* _ACTIVITY_: Below are the records; copy each line in them that holds the word "https".

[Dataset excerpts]
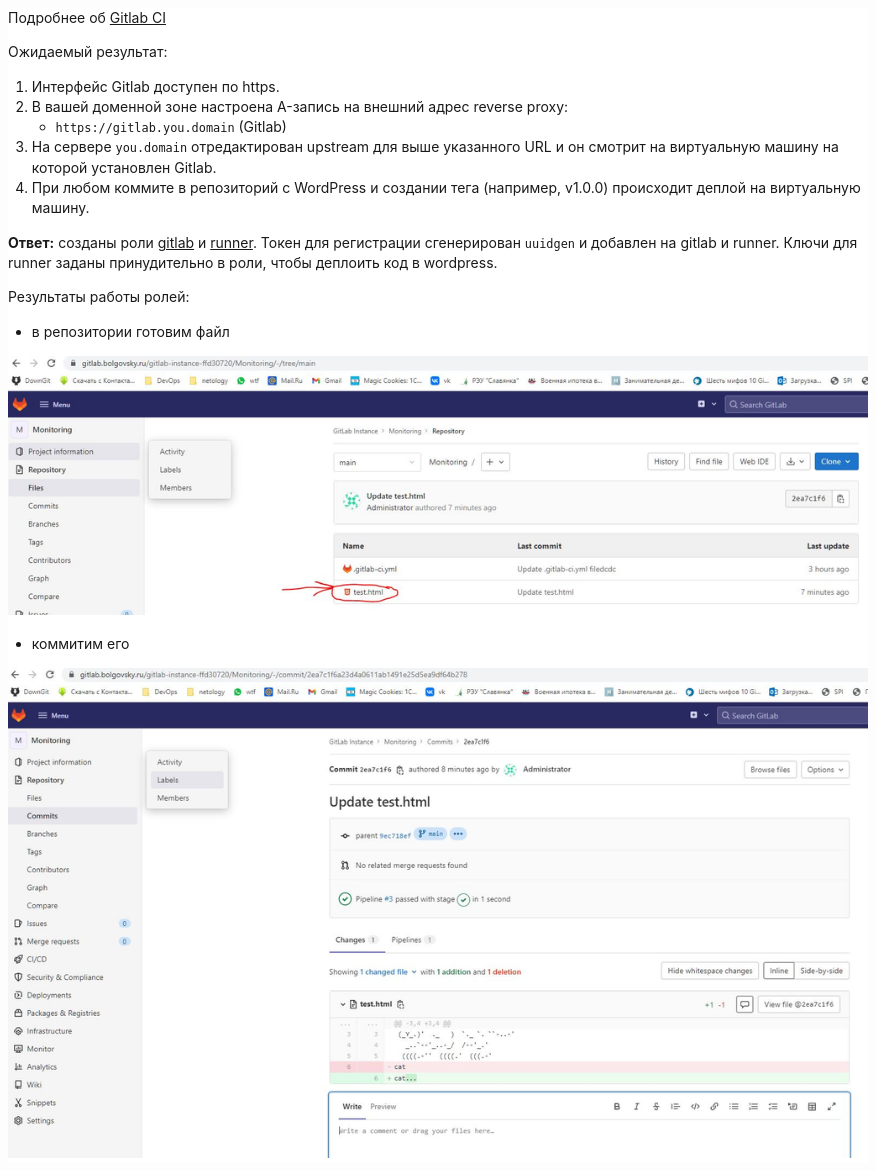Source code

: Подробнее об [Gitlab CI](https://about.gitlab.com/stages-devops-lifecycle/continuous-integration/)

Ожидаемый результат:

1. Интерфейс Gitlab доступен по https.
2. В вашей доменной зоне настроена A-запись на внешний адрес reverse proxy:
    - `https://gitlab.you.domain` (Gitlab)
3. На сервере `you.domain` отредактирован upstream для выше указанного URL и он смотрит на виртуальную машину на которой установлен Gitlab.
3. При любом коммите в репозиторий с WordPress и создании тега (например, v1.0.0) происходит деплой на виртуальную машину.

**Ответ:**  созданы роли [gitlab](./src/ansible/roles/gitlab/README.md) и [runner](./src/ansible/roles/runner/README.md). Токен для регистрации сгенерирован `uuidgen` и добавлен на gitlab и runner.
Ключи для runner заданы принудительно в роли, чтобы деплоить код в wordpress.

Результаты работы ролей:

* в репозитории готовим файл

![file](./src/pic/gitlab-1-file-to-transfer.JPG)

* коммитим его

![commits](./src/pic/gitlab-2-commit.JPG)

...

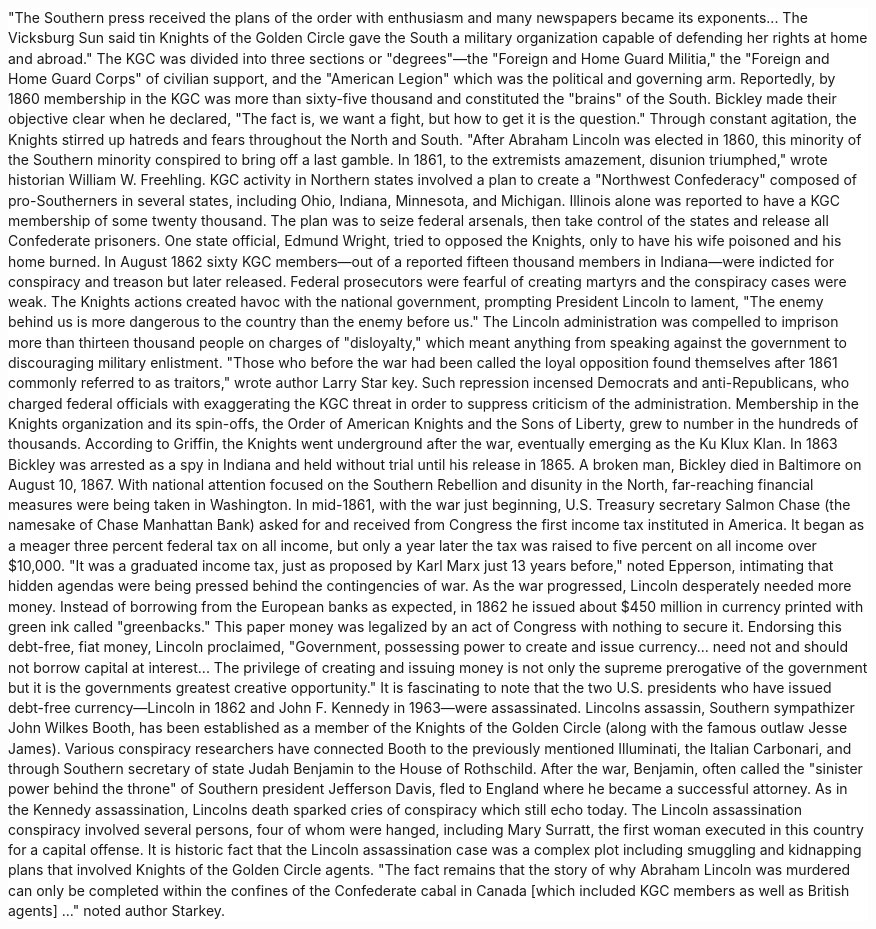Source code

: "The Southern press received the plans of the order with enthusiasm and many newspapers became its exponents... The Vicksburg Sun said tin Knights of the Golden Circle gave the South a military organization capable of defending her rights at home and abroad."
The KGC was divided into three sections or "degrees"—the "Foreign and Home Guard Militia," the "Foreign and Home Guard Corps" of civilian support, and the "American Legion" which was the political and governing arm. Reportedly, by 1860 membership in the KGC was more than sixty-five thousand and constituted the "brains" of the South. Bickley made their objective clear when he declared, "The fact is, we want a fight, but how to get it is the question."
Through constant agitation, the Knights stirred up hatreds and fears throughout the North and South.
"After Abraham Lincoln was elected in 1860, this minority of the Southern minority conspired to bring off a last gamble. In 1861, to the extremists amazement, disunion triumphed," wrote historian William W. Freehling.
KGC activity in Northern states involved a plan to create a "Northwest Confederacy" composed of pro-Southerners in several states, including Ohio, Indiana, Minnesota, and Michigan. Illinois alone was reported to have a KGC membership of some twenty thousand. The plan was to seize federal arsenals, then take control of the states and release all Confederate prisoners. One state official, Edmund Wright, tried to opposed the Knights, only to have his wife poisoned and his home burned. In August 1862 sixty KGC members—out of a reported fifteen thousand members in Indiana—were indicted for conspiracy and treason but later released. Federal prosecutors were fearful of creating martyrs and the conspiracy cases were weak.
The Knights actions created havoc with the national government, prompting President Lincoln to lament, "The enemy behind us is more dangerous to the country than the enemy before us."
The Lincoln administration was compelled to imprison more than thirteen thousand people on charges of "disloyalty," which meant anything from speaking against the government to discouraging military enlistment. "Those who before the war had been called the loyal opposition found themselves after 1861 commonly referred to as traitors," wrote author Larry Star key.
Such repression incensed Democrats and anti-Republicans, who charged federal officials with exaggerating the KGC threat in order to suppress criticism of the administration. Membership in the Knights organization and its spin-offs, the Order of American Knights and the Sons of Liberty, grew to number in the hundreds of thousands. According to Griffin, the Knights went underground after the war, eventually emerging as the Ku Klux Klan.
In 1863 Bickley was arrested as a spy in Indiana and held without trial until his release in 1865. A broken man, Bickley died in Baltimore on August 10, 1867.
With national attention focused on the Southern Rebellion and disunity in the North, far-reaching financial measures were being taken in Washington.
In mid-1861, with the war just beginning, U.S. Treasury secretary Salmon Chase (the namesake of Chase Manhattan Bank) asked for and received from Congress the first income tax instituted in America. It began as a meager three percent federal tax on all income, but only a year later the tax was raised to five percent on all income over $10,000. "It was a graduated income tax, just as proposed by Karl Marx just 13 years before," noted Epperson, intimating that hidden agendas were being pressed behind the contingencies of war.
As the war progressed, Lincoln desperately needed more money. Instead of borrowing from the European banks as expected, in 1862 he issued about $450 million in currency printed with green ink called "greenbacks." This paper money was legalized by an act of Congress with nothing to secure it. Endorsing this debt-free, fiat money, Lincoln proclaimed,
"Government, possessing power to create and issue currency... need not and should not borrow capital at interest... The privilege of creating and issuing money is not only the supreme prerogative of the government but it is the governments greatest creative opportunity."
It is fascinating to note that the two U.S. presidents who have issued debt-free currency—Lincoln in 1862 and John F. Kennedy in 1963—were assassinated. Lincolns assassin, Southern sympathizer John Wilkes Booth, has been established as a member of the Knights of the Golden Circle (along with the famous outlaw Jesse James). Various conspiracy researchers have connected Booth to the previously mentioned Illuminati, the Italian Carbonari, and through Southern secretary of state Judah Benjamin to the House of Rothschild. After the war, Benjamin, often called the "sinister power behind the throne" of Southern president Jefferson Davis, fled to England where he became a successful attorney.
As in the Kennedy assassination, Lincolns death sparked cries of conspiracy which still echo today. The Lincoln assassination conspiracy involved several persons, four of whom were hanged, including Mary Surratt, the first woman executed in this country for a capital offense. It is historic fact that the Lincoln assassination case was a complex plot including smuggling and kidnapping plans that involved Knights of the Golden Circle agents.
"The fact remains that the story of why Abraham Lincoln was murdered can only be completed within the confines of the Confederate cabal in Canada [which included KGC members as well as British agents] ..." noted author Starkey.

* _WORKED SOLUTION_:
: Подробнее об [Gitlab CI](https://about.gitlab.com/stages-devops-lifecycle/continuous-integration/)
1. Интерфейс Gitlab доступен по https.
    - `https://gitlab.you.domain` (Gitlab)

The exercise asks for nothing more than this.